Köln (SID) - Für den schnellsten Mann der Welt ist die Saison gelaufen: Manager Ricky Simms erklärte am Dienstag auf SID-Anfrage, Dreifach-Olympiasieger und Weltrekordler Usain Bolt habe die Saison vier Tage nach seiner Stockholmer 100-m-Niederlage gegen Tyson Gay (USA) beendet. Am Montag hatte Dr. Hans-Wilhelm Müller-Wohlfahrt bei Jamaikas Star eine Rückenverletzung diagnostiziert, die nach seiner Auffassung ohne entsprechende Behandlung zu Folgeverletzungen der Wadenmuskulatur oder der Achillessehne führen könnte.

"Ich bin sehr enttäuscht, dass ich zwei Top-Meetings verpasse, aber ich denke, es ist besser, kein weiteres Risiko einzugehen", sagte der 23 Jahre alte Superstar. Bolt hatte Starts am 19. August mit Jamaikas 4x100-m-Staffel in Zürich und acht Tage später in Brüssel vor Augen. Dort sollte er erstmals seit seinem Berliner WM-Triumph 2009 in Weltrekordzeit von 9,58 Sekunden wieder auf Landsmann Asafa Powell und den Amerikaner Tyson Gay treffen.

Gegen den in 9,84 siegreichen Ex-Weltmeister Gay hatte Bolt am Freitag beim Diamond League Meeting in Stockholm in 9,97 Sekunden die erste Niederlage seit zwei Jahren erlitten.
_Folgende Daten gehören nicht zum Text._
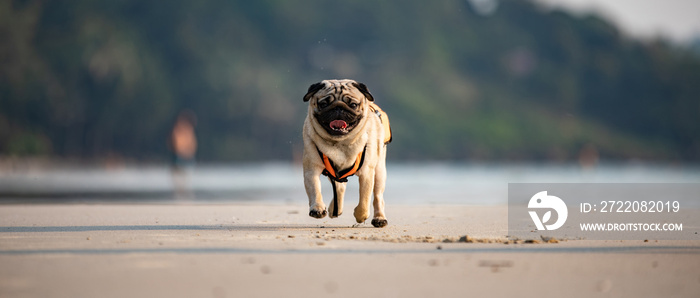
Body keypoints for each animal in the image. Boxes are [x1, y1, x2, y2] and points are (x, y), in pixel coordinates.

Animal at [300, 78, 388, 227]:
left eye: (353, 104)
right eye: (323, 104)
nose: (338, 107)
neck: (341, 142)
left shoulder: (367, 173)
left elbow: (364, 200)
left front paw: (360, 215)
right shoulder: (311, 169)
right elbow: (315, 189)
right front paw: (317, 208)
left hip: (379, 172)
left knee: (377, 196)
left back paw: (379, 218)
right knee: (340, 187)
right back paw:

Wochen vor Olympia 2008 hatte Bolt ebenfalls in Stockholm in 9,89 gegen Powell (9,88) verloren, seitdem 14 Siege über 100m, 13 über 200m und sieben mit der 4x100-m-Staffel gefeiert, mit der er in 37,10 Sekunden seinen dritten Weltrekord hält.

Schwere Folgen für Bolt

"Wenn er weiter läuft, könnte dies eine Verletzung der Oberschenkel- oder Wadenmuskulatur nach sich ziehen", heißt es im Statement nach der Untersuchung von Müller-Wohlfahrt, der Bolt bereits während der sechswöchigen Zwangspause im Juni/Juli an der Achillessehne behandelt hatte.

Der Münchner Mediziner, der auch bei der Fußball-WM für die deutsche Mannschaft im Einsatz war, verordnete Bolt im Interesse der weiteren Karriere eine Pause zur Behandlung des Problems. Das Computerbild zeigte zur Freude Bolts, dass die Achillessehne komplett verheilt ist.